Presently, BASL is fighting NAGAAA’s restriction on gay players at the World
Series. “We don’t discriminate. Whoever wants to play can play with us. We
don’t want restrictions on it,” Yang said. “We just want their money,” he joked.
Still, BASL encourages its players to go to the World Series if their team
qualifies (each league in North America — of which there is about 30 — is allotted
a certain number of bids to the national tournament) because of the unique
nature of the event, attracting over 150 teams and about 3,000 participants
every year.
For those who do want to just play the game to win, there is the Dima division – the
highest-level division in the league. Eagle, sponsored by the bar with the
same name, is one of the teams in that division.

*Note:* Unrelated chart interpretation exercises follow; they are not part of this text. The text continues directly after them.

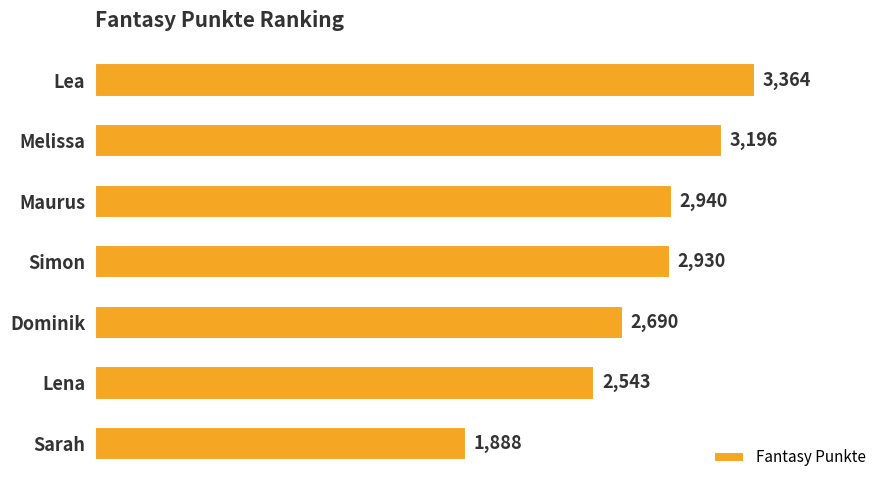

What is the ratio of the value at Lea to the value at Lena?

1.3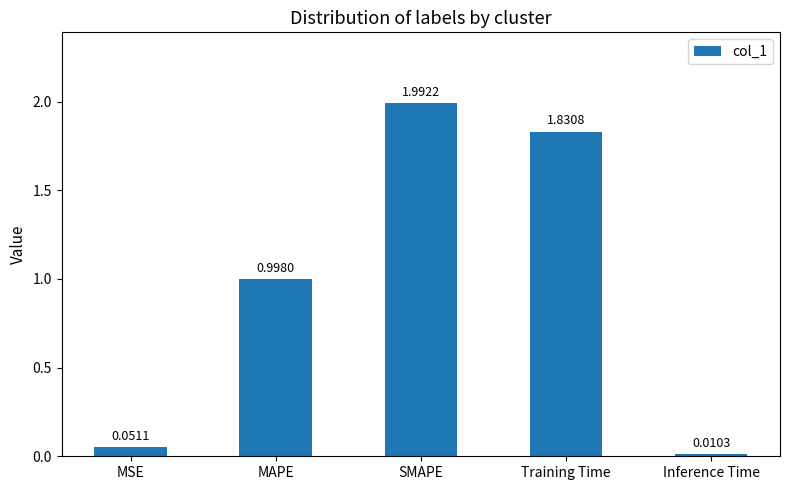

What is the difference between the maximum and minimum values?

2.0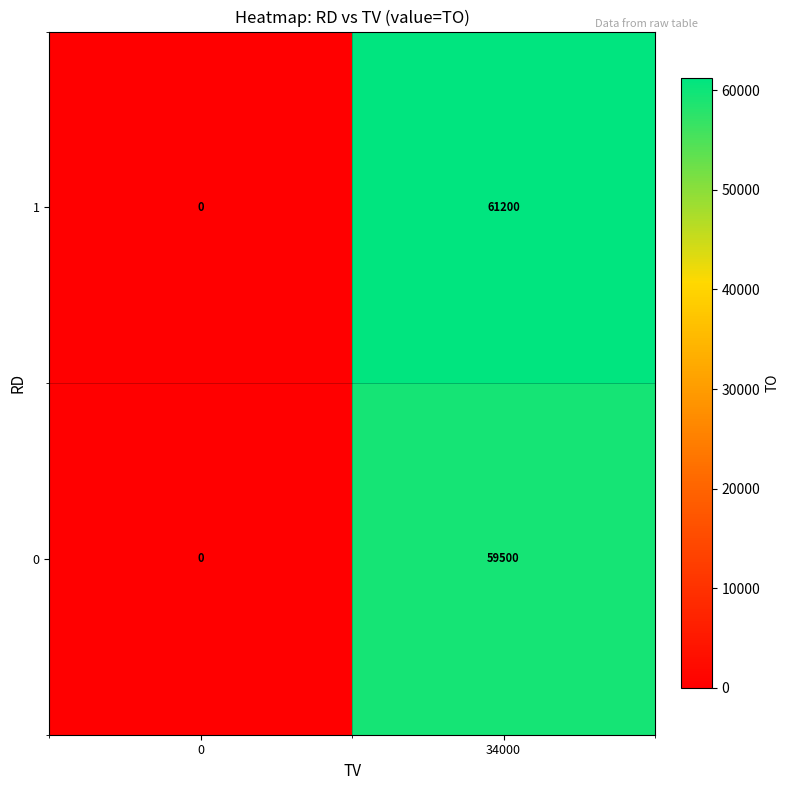

Which category has the highest value in the 1 series?

34000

Yang plays on the Eagle’s newer team, Wings, which is in the recreational
division, called the Rainbow division, where beginners are warmly welcomed.
In all the divisions, in addition to having fun, there is an emphasis on personal
best. As with all sports, the mantra is, the more you put into it, the more
you get out of it. Each team dictates its own practice schedule, and players
are encouraged to get the most out of those team sessions and practice by themselves.
Yang said his team had two very green new players last season. After a year
of solid practices and focusing on improvement, “they’re now good.”
“You’ve got to put in effort before you get something back,” Yang observed.
Most of the teams are sponsored by a local business; the teams in turn patronize
their sponsor. One of the teams is backed by a chiropractor — a smart move
for a business catering to weekend warriors.
“Obviously, we get a lot of injuries. Most of us aren’t 19 years old,” Yang
said.
Last year saw the return of Playing For Life, an Independence Day weekend
softball tournament held by the BASL in Central Park. After a 12-year hiatus,
the tournament returned last year to again raise money for Broadway Cares/Equity
Fights AIDS. Attracting 40 teams and 500 players last year from as far away
as San Diego, the event raised $6,000. The group hopes to raise more this year.
While it’s not dominated by gay players, the Broadway Show League has long
been a draw for gay players and spectators. Since 1955, when it was founded
by energetic stage manager John Effrat ,the league has played games early Thursday
afternoons at the Hecksher Ballfields at the southern end of Central Park.
Yul Brenner, Jack Lemmon, Bernadette Peters, Lou Diamond Phillips, Matthew
Broderick, John Lithgow and many others have played in seasons past.
Rosie O’Donnell (who showed her stuff in “A League of Their Own”) was the
pitcher for “Grease” when she performed on Broadway. Jack Lemmon used to play
second base smoking Tipparillos and sipping from a beer when “A Long Days Journey
Into Night” was on Broadway in the late 1980s, said Steve Loehle, one of the
league’s past organizers.
The league is co-ed, and at least two women per team have to be on the field
and in the batting rotation at all times.
“Folks from all areas of a show come out to play softball in the Show League,” said
Loehle. “Cast, crew, musicians. It is about socializing with others from other
shows in the daytime. Some of the play is serious as some players are very
athletic, and some is not so serious.”
The division playing at 11:30 consists mostly of new shows and could be nicknamed
the “Pink” division, with Avenue Q, 42nd Street, Gypsy, Hairspray and Wicked,
among others. Other teams include De la Guarda, I Am My Own Wife and Rent playing
at 1:30; that early afternoon league consists mostly of longer-running shows
and is generally a higher-quality game. The 3:30 games consist of mostly unions.